Required actions:
(a) In the interview excerpt about the United Methodist split, until what year does Randall say the General Conference was delayed?
(b) Can you pick up the interview excerpt about the United Methodist split after its final sentence and keep it going?

Given text:
* * * * * * *

Randall: Yeah, I was talking to a friend from the southeast a couple of months ago, as all of these recent developments were kind of—the General Conference being delayed ‘til 2024, and the increasing, I would call it, belligerence of the WCA and the impending launch of the Global Methodist Church or the GMC. And, you know, the turmoil about what to do with Jurisdictional Conferences and this feeling of deep stuckness.

And it did feel like we were moving chaotically towards separation, whether we manage that well or not. And the image that I shared with him was that really terrible scene in Gandhi

You know where India and Pakistan have decided to split, and people are kind of like rushing to be on the right side of the line, you know, in the last 24 hours. Even though that’s a little bit overblown, given the crisis that was, it does kind of feel like that–that we are messily moving towards some kind of official split in the United Methodist Church, and that people are very messily moving and trying to figure out which side of the dividing line that they want to be on.

It feels to me very chaotic. I still believe that separation is necessary and right, if really, you know; I don’t think it’s just 2 sides, but multiple folks on various sides or points of view don’t feel like we can live together in harmony— that we really need to find a way to sort of split, and it would be better if we could find a mutual mutually agreeable way to do that. But we haven’t been able to, and I don’t think the protocol has been viable for actually a long time now. So. 

I am still hopeful about what will be a re-formed United Methodist Church, and hopeful that that reformed church, at least in the US, will be strongly supportive of LGBTQ+ people, and that there’s this group of folks in the church center left, and even some people on the right, who will want to live with each other in community enough to explore what that means — overcome our fear and our anger and our kind of, the stuff that’s held us apart, and that we’ll have this kind of vibrant group of United Methodists who want to be with each other. Who want to be in ministry, and agree that we have to treat all people with kind of deep respect, and include everyone, in the United Methodist church. And I mean in leadership, I mean marriages continuing. I mean people who don’t want to do marriages opting out, but that the thrust of what has been the reconciling movement goes forward full steam.

* * * * * * *

Stored records
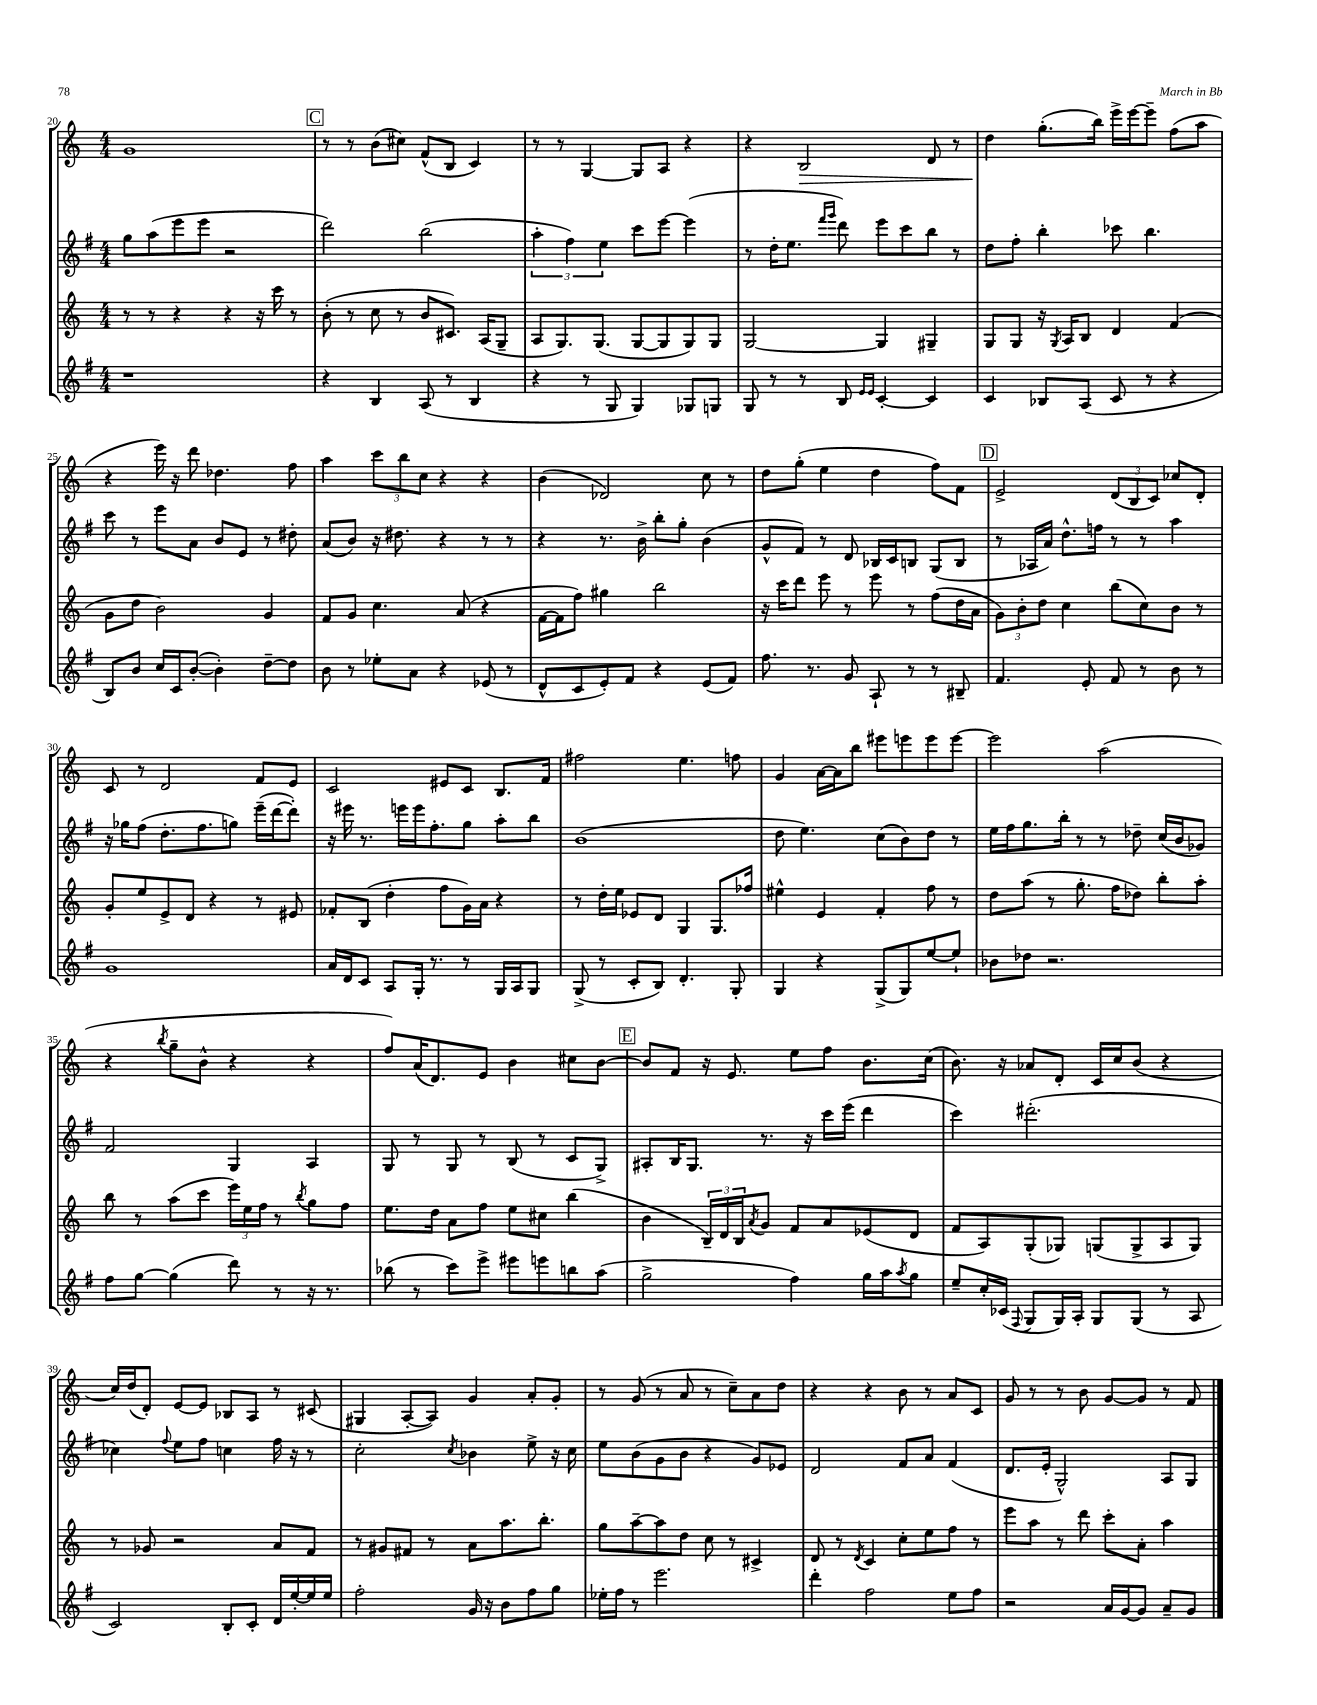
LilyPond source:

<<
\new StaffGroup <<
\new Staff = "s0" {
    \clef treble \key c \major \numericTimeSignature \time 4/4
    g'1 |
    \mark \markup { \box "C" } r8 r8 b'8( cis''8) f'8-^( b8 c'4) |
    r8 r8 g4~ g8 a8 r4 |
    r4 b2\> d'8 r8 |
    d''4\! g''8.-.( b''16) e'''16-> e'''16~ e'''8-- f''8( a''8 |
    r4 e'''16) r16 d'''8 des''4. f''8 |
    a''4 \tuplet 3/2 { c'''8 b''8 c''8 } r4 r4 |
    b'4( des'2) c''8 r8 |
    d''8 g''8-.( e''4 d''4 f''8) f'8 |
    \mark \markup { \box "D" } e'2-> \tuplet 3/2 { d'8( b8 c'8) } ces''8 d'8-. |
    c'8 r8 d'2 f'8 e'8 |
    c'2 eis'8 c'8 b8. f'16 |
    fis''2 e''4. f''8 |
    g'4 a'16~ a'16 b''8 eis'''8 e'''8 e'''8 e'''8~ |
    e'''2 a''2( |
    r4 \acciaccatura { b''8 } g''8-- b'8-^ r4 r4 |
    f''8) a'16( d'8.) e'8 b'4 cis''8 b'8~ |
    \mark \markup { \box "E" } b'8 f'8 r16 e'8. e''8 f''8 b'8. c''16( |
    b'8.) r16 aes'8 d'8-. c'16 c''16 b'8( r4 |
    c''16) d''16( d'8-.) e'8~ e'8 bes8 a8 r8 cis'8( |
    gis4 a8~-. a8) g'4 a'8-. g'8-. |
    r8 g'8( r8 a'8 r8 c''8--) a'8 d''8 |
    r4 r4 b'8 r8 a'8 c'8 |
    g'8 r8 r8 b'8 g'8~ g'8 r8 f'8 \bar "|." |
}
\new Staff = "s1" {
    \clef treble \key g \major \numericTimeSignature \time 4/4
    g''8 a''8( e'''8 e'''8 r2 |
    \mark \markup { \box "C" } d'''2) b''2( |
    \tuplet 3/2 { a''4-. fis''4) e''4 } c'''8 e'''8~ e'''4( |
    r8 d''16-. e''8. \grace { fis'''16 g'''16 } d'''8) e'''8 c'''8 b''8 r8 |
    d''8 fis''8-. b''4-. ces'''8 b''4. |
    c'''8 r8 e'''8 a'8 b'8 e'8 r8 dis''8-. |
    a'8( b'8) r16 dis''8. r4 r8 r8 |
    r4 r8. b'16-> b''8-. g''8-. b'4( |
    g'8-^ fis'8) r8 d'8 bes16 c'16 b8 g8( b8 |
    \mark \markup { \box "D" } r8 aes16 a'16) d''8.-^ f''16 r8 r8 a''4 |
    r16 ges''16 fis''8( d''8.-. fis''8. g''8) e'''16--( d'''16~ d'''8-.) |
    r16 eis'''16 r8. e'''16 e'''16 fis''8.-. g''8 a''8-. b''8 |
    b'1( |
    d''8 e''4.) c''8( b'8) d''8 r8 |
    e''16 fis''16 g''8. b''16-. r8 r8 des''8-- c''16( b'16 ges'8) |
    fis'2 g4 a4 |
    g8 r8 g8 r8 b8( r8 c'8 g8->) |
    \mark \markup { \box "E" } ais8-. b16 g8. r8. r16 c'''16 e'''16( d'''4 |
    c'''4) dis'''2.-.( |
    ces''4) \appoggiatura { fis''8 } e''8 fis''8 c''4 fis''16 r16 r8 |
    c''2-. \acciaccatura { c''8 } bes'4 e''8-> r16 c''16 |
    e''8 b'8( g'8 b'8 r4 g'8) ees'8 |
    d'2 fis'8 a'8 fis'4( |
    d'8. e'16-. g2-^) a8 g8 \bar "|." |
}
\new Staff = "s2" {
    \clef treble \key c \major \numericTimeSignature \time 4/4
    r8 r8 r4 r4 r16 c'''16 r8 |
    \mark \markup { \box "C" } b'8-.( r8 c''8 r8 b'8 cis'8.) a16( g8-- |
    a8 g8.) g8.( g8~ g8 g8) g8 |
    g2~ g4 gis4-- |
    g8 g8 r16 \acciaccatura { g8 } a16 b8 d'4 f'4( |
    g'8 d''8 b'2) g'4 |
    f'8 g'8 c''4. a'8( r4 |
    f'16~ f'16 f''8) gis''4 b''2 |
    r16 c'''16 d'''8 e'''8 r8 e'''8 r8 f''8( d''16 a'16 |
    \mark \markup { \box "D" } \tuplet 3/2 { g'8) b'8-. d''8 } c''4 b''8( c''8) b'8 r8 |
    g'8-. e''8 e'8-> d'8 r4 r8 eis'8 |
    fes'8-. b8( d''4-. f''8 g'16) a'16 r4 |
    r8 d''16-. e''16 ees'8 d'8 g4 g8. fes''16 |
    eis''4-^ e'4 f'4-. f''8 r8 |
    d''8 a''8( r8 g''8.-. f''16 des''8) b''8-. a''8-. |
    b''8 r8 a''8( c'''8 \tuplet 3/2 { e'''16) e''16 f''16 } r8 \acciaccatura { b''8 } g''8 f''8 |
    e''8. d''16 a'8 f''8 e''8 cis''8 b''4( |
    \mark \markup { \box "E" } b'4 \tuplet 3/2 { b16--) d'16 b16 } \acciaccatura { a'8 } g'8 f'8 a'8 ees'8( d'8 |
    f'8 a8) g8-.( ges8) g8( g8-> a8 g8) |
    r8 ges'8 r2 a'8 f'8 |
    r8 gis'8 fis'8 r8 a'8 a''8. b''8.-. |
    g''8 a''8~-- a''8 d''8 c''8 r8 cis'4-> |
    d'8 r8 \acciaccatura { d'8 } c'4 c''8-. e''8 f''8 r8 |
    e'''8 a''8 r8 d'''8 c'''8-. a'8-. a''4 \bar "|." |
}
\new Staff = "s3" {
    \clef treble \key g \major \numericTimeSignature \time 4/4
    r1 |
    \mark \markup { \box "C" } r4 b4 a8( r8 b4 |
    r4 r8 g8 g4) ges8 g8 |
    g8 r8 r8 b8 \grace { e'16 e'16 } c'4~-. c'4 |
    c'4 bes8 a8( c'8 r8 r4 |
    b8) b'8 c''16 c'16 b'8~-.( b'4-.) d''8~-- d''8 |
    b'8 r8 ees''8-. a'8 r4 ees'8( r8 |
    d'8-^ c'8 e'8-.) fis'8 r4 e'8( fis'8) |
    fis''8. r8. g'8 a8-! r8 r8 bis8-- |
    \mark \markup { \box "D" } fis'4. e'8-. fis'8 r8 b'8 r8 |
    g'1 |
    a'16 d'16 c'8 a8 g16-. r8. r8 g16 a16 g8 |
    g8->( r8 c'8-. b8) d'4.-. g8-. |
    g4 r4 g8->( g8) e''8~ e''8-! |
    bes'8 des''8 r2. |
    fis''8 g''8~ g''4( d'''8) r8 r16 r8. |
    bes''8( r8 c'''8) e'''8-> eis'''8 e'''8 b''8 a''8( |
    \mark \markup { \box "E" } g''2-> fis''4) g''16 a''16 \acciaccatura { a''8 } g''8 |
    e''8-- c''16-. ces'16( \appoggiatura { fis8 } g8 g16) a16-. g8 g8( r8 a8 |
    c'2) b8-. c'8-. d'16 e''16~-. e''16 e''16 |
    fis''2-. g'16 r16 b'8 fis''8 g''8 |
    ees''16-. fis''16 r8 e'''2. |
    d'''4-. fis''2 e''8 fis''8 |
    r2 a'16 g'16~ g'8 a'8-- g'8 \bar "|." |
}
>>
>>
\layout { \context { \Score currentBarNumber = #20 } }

* * * * * * *

Answers by task:
(a) 2024

(b)
But that will take some work, and we’re really only at the very beginning of that kind of rebirth of the United Methodist Church.

There’s a lot of hills, so…

Molly: I think of you as one of the, like, most United Methodist people I know, Randall. This is the denomination that you inherited from great-grandparents and grandparents and parents.

You’ve had leadership roles in a wide variety of spaces in your annual conference, and church, and in the denomination— you’ve both chaired the Commission on General Conference and been arrested on the floor of the General Conference in protest. 

Randall: Quite a contrast…

Molly: This is a lot to hold together. What keeps you working in the church? 

Randall: So, someone in my current congregation (by the way everyone, I am a lay person, not clergy. )

Molly: That’s helpful, right? Like, you don’t have to do this…this isn’t your paycheck…

Randall: People assume I’m clergy. Someone in my local church– we were talking on a panel, and she called me a cradle to grave United Methodist, which just makes me shudder.

I really value my family’s presence in the United Methodist Church, and the Methodist church before that in various forms. I actually don’t feel like a “cradle to grave” United Methodist.

I’m really committed to the United Methodist Church as long as I can see this glimmer of being able to move on many fronts to a more just and inclusive church, and that includes for women, and that includes in terms of racial equity concerns, and that includes certainly for LGBTQ+ people, and for people in the Central Conferences a pathway that is just not so deeply colonialist.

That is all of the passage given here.